Here is what I know 32' with slide. Slide is the kitchen table/bed + a 2 seat sofa next to it (i would guess about 12 wide total)

Accross from the slide on the left is the kitchen(pantry, cabinets, sink, microwave, stove, not sure about oven, refrigerator/freezer. To the right is the TV and a recliner. 

In the mid section is the bathroom and shower.

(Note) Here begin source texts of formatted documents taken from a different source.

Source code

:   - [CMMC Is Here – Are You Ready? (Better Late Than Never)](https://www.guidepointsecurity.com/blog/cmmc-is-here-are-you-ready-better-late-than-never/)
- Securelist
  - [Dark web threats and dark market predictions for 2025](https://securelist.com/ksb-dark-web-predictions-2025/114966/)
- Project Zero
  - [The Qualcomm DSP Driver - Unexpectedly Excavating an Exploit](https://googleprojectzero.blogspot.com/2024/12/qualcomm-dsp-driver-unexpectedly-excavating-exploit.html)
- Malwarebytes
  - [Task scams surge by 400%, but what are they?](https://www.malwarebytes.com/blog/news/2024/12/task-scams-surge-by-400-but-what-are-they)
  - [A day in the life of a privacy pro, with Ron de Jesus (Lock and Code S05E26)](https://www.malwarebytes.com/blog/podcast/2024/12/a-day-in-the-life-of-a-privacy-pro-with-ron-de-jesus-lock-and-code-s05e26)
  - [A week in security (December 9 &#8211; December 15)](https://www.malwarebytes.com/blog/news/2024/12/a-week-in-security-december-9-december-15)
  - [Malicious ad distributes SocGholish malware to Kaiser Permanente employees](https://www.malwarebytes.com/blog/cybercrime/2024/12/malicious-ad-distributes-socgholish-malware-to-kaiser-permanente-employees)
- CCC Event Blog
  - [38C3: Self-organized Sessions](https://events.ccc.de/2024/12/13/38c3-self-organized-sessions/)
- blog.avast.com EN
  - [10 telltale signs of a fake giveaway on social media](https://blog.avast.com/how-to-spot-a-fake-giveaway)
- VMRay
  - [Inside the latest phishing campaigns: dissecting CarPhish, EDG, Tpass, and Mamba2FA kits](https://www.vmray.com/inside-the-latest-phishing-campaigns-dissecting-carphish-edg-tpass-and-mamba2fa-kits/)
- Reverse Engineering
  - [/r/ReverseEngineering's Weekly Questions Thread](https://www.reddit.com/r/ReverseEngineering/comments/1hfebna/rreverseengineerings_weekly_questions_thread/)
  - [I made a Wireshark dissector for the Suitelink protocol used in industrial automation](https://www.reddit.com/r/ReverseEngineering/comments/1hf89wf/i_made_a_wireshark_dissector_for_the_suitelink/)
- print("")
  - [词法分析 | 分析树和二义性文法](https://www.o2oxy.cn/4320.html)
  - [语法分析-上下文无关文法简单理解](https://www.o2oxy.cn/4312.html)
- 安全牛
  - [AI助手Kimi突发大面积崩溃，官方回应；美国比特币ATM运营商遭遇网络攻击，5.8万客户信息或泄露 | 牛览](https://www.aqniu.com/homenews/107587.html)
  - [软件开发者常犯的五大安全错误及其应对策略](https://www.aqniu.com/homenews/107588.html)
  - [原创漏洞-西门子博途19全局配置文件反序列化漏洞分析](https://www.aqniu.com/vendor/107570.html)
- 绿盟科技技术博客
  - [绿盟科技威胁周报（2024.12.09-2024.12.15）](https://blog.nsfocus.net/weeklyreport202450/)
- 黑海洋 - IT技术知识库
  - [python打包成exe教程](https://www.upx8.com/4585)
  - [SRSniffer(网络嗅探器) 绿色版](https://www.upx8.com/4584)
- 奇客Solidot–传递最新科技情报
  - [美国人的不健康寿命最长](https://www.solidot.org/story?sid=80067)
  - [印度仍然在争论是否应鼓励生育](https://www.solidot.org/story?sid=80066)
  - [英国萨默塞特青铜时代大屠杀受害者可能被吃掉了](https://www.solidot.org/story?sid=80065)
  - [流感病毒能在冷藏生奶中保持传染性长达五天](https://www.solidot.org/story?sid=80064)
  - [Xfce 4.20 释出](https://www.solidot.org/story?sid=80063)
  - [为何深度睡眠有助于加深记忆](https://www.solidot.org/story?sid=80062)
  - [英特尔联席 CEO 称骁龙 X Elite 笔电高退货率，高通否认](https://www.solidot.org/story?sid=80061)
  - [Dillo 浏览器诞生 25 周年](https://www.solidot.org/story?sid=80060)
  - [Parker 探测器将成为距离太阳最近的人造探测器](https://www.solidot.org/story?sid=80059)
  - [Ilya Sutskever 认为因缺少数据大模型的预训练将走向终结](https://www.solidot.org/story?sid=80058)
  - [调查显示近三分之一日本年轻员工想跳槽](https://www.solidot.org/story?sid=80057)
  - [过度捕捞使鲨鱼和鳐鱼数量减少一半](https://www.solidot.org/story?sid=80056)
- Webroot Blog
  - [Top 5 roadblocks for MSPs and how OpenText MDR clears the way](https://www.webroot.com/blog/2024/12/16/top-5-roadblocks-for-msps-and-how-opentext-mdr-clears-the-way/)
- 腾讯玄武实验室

In the backk is the main bedroom. Queen maybe a king sized bed and a TV


----------



## gilly (Apr 3, 2002)

I can tell you a 32' with a slide will be way past my towing 5,000 lb weight. We have stumbled on to a new floorplan we really like and all the manufacturers seem to make. It is a 27BH. I has a queen walk around up front and a sofa just beyond it perpendicular to the trailer side. Dinette and kitchen in the middle. A double bed in one back corner with a single bunk above and the bathroom in the opposing rear corner. Have found some right in the 4,800 lb mark so we would have just enough weight left for our clothes/food as we would never travel with full tanks. These units are plenty big though coming in around 28 1/2'. Down side is we loose the fiberglass sides and slideout but from I have been seeing a slide might be another source for a leak. With the sofa and dinette separated and not parallel/across form one another it opens up that area as well in this floorplan. Any comments?


----------